[show=unskippable size=large]The Canadian sketch comedy group Loading Ready Run has been using its talent for gamer-skewed humor for good causes recently. Back in November, their Desert Bus for Hope charity challenge earned $70,423.79 for Child’s Play. And starting in January, they started a public service for the video game industry by exposing awful “cut scenes” — game-controlled video game sequences which tie shoot-em-up sequences into full-length video game narratives and are sometimes, tragically, Unskippable.
An on-going web series featured on The Escapist (also the home of the renowned Yahtzee’s video game reviews, and thus a reliable source for intelligent and hilarious video game commentary), Unskippable won its weekly slot after coming in first in the site’s first-ever film festival challenge. Perhaps the series was able to win over the audience because its approach is directly based on an earlier icon of geek culture: Mystery Science Theater 3000.
There’s absolutely no effort made to distinguish Unskippable as anything other than an appropriation of the MST3K format. But instead of mocking crappy B movies, writer/performers Graham Stark and Paul Saunders are skewering dialogue-heavy scenes of exposition and awkward attempts to give 3-D animated characters 2-D personalities. Stark and Saunders know video games and they know funny, and as a result their commentary is easily on par with the best of MST3K in its heyday — full of pop culture references (including at least two Wizard of Oz jokes) and sincere critique (seriously, the makers of Two Worlds thought it’d be a good idea to repeatedly use the word “taint”?).
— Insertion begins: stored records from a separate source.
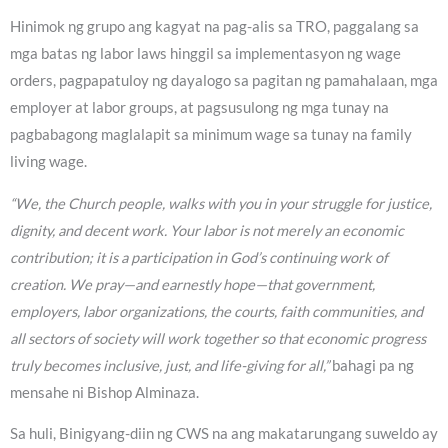
Hinimok ng grupo ang kagyat na pag-alis sa TRO, paggalang sa
mga batas ng labor laws hinggil sa implementasyon ng wage
orders, pagpapatuloy ng dayalogo sa pagitan ng pamahalaan, mga
employer at labor groups, at pagsusulong ng mga tunay na
pagbabagong maglalapit sa minimum wage sa tunay na family
living wage.
“We, the Church people, walks with you in your struggle for justice,
dignity, and decent work. Your labor is not merely an economic
contribution; it is a participation in God’s continuing work of
creation. We pray—and earnestly hope—that government,
employers, labor organizations, the courts, faith communities, and
all sectors of society will work together so that economic progress
truly becomes inclusive, just, and life-giving for all,”
bahagi pa ng
mensahe ni Bishop Alminaza.
Sa huli, Binigyang-diin ng CWS na ang makatarungang suweldo ay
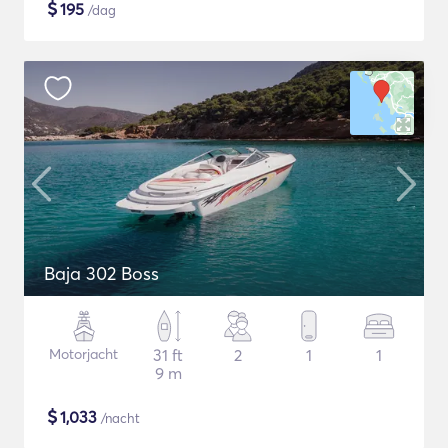
$
195
/dag
Baja 302 Boss
Motorjacht
31 ft
2
1
1
9 m
$
1,033
/nacht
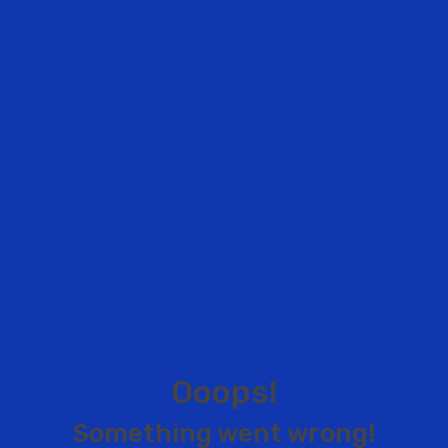
O
o
o
p
s
!
S
o
m
e
t
h
i
n
g
w
e
n
t
w
r
o
n
g
!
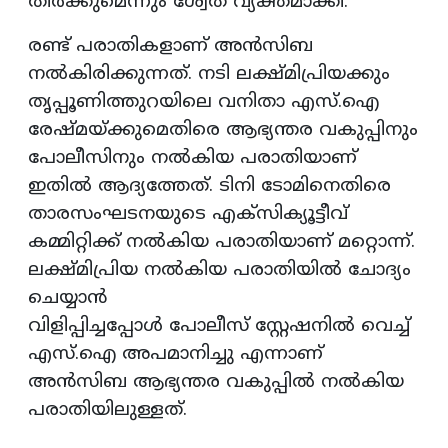
തീര്‍ക്കുമെന്നും ശ്വേത വ്യക്തമാക്കി.
രണ്ട് പരാതികളാണ് അന്‍സിബ
നല്‍കിരിക്കുന്നത്. നടി ലക്ഷ്മിപ്രിയക്കും
തൃപ്പൂണിത്തുറയിലെ വനിതാ എസ്.ഐ
രേഷ്മയ്ക്കുമെതിരെ ആഭ്യന്തര വകുപ്പിനും
പോലീസിനും നല്‍കിയ പരാതിയാണ്
ഇതില്‍ ആദ്യത്തേത്. ടിനി ടോമിനെതിരെ
താരസംഘടനയുടെ എക്‌സിക്യൂട്ടീവ്
കമ്മിറ്റിക്ക് നല്‍കിയ പരാതിയാണ് മറ്റൊന്ന്.
ലക്ഷ്മിപ്രിയ നല്‍കിയ പരാതിയില്‍ ചോദ്യം
ചെയ്യാന്‍
വിളിപ്പിച്ചപ്പോള്‍ പോലീസ് സ്റ്റേഷനില്‍ വെച്ച്
എസ്.ഐ അപമാനിച്ചു എന്നാണ്
അന്‍സിബ ആഭ്യന്തര വകുപ്പില്‍ നല്‍കിയ
പരാതിയിലുള്ളത്.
The one element missing is the cutout overlay invented by the MST3K team to show the commentators in action, which turns out to be surprisingly key to the experience. Without some visual reminder of their presence, Stark and Saunders are just disembodied voices snarking over the action, which creates a disconcerting detachment to their commentary. Perhaps there are legal reasons for not including it, or perhaps it was deemed unnecessary, but being physically able to see the people mocking the action on screen (even in silhouette) created a sense of authorship, and made the show’s voice more cohesive. Without that element, Unskippable resembles the experience of listening to your friends banter while waiting for their chance to kill more things — just as fun, but not quite as cohesive.
While the caliber of talent writing video games has improved dramatically in recent years (professional screenwriters like Bruce Feirstein and Rich Wilkes) are frequently hired these days) the fact remains that many of these sequences are flat-out bad and deserve this mockery. However, in the world of video games, a bad cut scene may be a flaw, but it doesn’t ruin the experience on the same level that poorly designed game play or a bug-filled final challenge might. Without a critical voice taking on the Unskippable, there will be no improvement, and thus I wish Stark and Saunders a long and prolific run. Because right now the video game industry might not embrace this sort of commentary — but if video games are going to advance as an art form, then it’s definitely necessary.